„Kommt, reden wir zusammen
wer redet, ist nicht tot,
es züngeln doch die Flammen
schon sehr um unsere Not.“
Ich hebe mein Glas auf Gottfried Benn, er würde heute 138 Jahre alt.
„Es ist kein Leben dies tägliche Schmieren u. Spritzen u.

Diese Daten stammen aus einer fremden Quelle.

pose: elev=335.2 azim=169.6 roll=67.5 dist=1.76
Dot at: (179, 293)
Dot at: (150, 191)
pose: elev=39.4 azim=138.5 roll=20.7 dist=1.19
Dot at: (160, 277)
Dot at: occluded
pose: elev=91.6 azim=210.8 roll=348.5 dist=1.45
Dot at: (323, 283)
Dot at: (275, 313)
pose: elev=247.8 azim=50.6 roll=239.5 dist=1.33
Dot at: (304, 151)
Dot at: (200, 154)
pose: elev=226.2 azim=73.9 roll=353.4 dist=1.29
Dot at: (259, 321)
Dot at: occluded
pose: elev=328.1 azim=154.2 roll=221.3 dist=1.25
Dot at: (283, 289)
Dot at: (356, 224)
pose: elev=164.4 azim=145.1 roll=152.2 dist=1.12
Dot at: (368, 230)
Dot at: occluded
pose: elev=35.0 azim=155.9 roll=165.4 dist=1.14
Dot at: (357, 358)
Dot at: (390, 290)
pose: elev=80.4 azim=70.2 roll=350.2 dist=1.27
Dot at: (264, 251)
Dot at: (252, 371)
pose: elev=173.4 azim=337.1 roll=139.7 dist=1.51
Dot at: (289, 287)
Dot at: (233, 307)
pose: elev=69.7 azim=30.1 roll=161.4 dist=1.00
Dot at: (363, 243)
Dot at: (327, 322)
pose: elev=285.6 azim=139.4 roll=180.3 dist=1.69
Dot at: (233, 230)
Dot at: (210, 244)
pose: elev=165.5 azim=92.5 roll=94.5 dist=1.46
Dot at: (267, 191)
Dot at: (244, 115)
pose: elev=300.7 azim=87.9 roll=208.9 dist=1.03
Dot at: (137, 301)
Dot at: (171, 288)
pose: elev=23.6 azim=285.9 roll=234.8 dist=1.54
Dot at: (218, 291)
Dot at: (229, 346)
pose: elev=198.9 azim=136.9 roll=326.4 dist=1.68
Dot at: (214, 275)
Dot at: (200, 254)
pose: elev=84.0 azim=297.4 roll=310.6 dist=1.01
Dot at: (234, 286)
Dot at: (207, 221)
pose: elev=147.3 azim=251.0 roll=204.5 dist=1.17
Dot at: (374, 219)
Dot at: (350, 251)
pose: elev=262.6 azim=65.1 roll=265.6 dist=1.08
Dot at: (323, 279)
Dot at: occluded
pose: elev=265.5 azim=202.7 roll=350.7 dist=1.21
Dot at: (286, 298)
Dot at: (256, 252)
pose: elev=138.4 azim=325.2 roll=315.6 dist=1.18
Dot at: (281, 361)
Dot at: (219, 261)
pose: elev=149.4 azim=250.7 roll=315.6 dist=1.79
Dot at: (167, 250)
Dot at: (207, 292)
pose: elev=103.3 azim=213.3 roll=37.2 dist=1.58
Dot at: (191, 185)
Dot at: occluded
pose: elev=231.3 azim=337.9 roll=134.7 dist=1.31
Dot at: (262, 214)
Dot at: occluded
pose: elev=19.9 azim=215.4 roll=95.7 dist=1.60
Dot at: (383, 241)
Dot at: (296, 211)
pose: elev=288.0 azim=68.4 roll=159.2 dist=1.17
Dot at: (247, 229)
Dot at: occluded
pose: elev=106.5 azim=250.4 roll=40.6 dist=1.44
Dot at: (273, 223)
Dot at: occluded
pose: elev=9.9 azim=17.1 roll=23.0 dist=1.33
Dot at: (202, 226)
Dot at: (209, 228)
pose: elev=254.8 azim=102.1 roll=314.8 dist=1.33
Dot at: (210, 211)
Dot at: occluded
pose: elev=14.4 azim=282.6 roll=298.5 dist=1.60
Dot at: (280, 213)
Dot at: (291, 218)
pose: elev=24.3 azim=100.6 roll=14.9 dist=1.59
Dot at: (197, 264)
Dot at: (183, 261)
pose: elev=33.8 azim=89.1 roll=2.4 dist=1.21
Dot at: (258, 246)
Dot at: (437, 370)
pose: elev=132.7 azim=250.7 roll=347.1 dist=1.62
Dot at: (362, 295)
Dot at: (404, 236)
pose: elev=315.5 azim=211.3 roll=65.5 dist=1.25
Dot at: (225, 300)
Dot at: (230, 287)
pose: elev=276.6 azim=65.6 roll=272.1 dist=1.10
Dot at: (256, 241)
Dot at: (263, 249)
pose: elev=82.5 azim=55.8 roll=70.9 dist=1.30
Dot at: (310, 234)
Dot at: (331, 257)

Quacksalbern u. abends so müde sein, dass man heulen könnte. […] Sinnlosigkeit des Daseins in Reinkultur und Aussichtslosigkeit der privaten Existenz in Konzentration.“
Es klingt nicht so, als ob Gottfried Benn gerne Arzt gewesen wäre. Mehr Freude bereiteten ihm seine erotischen Abenteuer, von denen er trotz nicht weniger Abweichungen vom Bild eines Adonis zahlreiche genoss, und sein Schreiben. Für dieses waren seine medizinischen Kenntnisse und Erfahrungen eine wahre Fundgrube, wühlte er doch auch in seinen Gedichten nur zu gerne in den menschlichen Eingeweiden und liess Körperteile und menschliche Absonderlichkeiten zu Poesie werden.
Aber er konnte auch anders:
«Wer allein ist, ist auch im Geheimnis,
immer steht er in der Bilder Flut,
ihrer Zeugung, ihrer Keimnis,
selbst die Schatten tragen ihre Glut.»
Habt einen schönen Tag!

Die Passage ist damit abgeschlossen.